## Try it
Select every line in the entries below that contains the word "guide" and copy each one out. Case counts, so a line qualifies only if the letters match in case as well.

## Listed entries
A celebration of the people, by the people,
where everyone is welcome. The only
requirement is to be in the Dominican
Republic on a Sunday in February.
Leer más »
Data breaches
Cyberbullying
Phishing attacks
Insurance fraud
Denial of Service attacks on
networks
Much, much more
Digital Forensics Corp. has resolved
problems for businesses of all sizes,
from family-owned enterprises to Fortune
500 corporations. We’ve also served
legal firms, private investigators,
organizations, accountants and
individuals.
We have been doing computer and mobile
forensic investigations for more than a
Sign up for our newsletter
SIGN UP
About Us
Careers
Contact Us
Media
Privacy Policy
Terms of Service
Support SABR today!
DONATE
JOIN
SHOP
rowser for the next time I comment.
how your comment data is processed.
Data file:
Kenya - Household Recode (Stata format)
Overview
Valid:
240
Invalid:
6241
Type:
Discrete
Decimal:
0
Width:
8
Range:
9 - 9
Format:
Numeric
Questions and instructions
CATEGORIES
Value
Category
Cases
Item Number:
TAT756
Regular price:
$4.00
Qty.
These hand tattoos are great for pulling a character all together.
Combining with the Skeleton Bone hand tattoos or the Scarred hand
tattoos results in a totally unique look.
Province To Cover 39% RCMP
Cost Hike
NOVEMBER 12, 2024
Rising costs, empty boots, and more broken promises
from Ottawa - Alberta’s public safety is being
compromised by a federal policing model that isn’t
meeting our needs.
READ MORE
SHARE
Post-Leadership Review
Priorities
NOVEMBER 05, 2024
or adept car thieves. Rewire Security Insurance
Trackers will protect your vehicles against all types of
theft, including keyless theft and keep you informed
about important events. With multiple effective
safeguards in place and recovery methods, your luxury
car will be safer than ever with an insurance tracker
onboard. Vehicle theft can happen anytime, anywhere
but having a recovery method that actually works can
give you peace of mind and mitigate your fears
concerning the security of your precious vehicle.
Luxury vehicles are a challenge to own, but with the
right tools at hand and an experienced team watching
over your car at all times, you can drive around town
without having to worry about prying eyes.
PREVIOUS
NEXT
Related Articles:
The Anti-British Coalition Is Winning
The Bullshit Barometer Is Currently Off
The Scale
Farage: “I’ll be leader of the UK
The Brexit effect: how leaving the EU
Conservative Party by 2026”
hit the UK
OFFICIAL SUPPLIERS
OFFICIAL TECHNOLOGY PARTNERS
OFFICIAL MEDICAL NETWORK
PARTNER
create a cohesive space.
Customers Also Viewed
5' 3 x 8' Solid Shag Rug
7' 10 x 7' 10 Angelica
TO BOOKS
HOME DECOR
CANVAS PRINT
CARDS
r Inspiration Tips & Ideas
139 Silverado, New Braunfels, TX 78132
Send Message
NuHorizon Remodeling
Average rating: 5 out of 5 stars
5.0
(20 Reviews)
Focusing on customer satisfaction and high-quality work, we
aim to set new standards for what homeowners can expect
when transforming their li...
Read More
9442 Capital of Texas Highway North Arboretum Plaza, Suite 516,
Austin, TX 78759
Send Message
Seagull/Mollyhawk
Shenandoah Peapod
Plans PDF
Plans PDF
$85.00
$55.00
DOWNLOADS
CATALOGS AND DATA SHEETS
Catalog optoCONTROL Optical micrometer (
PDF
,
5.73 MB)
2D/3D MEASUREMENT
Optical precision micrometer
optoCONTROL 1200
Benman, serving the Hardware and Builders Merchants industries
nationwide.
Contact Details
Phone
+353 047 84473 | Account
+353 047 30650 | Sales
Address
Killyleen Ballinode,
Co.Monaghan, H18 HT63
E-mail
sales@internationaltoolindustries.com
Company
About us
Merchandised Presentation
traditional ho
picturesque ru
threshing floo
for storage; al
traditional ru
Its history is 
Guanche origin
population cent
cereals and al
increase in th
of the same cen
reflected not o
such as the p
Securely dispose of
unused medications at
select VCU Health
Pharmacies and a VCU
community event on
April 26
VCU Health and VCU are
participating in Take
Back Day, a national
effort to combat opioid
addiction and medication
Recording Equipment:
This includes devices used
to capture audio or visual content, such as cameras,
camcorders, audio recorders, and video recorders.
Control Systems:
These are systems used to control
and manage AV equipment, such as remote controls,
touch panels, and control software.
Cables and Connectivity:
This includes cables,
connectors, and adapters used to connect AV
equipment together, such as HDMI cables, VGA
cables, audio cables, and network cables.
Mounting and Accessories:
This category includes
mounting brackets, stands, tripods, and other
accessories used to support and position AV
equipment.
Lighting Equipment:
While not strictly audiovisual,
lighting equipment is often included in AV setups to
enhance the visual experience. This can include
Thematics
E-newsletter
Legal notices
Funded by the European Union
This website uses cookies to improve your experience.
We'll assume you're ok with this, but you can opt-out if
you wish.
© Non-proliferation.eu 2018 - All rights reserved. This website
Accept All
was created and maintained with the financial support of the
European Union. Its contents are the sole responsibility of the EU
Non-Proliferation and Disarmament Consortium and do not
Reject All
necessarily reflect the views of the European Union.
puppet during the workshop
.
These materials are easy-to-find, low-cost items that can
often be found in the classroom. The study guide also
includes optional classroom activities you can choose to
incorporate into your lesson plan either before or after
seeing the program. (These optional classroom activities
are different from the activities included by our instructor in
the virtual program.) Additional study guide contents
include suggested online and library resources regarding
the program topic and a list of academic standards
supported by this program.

## Solution to this task
often be found in the classroom. The study guide also
the virtual program.) Additional study guide contents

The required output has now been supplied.